# You better behave if you own a Ford Vehicle with GPS



## cwwozniak (Nov 29, 2005)

> Ford's Global VP/Marketing and Sales, Jim Farley, said something both sinister and obvious during a panel discussion about data privacy today at CES, the big electronics trade show in Las Vegas.
> 
> Because of the GPS units installed in Ford vehicles, Ford knows when many of its drivers are speeding, and where they are while they're doing it.


http://www.businessinsider.com/ford-exec-gps-2014-1#ixzz2puo4Oq5f


----------



## thefasninja (Nov 30, 2013)

There are two condition buy or not ford 
Because if we are going to speed up then we are in loss that we have been tracking 
but option 911 are also the good one 
So what do you think ekim68?


----------



## valis (Sep 24, 2004)

hate to break it to you, but it ain't just ford, and it definitely aint new......this tech came in the second gps was installed in cars. got a lot more powerful with onstar.


----------



## rambler957 (Dec 15, 2013)

I believe GM is doing this already with OnStar.

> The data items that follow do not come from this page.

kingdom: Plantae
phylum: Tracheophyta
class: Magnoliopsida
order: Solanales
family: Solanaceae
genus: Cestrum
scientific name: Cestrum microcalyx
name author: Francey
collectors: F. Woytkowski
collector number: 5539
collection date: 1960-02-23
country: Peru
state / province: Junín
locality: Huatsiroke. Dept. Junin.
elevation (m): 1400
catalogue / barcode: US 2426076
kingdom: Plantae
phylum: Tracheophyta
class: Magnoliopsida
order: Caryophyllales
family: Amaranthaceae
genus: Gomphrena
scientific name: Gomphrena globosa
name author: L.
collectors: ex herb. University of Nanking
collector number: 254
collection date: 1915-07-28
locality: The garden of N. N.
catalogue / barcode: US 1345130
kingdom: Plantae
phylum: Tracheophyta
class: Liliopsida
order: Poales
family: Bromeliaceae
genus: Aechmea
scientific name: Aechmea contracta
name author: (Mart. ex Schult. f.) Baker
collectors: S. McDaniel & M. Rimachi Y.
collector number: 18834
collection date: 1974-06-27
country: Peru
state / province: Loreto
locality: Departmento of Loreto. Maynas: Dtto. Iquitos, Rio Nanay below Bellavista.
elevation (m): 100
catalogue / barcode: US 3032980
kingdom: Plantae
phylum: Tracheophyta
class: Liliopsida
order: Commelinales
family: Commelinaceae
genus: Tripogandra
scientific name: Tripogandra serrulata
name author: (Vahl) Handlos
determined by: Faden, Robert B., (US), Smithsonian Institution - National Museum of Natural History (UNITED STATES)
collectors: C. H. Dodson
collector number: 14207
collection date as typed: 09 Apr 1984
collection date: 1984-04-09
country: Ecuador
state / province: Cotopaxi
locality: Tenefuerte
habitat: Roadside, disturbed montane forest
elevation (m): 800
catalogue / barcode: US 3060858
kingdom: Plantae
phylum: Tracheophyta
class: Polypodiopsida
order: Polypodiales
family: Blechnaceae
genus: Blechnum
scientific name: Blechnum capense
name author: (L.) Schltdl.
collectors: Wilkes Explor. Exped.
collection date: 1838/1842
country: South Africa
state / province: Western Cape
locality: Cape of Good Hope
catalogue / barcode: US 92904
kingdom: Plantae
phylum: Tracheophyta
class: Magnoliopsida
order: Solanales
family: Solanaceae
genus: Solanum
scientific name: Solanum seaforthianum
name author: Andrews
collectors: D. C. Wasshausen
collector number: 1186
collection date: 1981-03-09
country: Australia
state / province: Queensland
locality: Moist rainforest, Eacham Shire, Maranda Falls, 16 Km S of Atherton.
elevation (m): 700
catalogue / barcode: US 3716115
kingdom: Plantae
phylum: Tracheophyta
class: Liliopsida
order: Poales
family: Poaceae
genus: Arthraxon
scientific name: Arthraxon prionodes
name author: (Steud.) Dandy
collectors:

http://en.wikipedia.org/wiki/On-star


----------



## thefasninja (Nov 30, 2013)

How many companies are using this system in their cars? ford GM(onstar)....


----------



## DaveBurnett (Nov 11, 2002)

People will be using GPS to navigate their way to the bathroom soon!! 

Me I use an OS map, my eyes and brain. I also watch where I'm going which I'm sure people who rely on GPS don't.!!


----------



## ekim68 (Jul 8, 2003)

thefasninja said:


> So what do you think ekim68?


 I think it's time To walk more, and it helps my skinny legs..


----------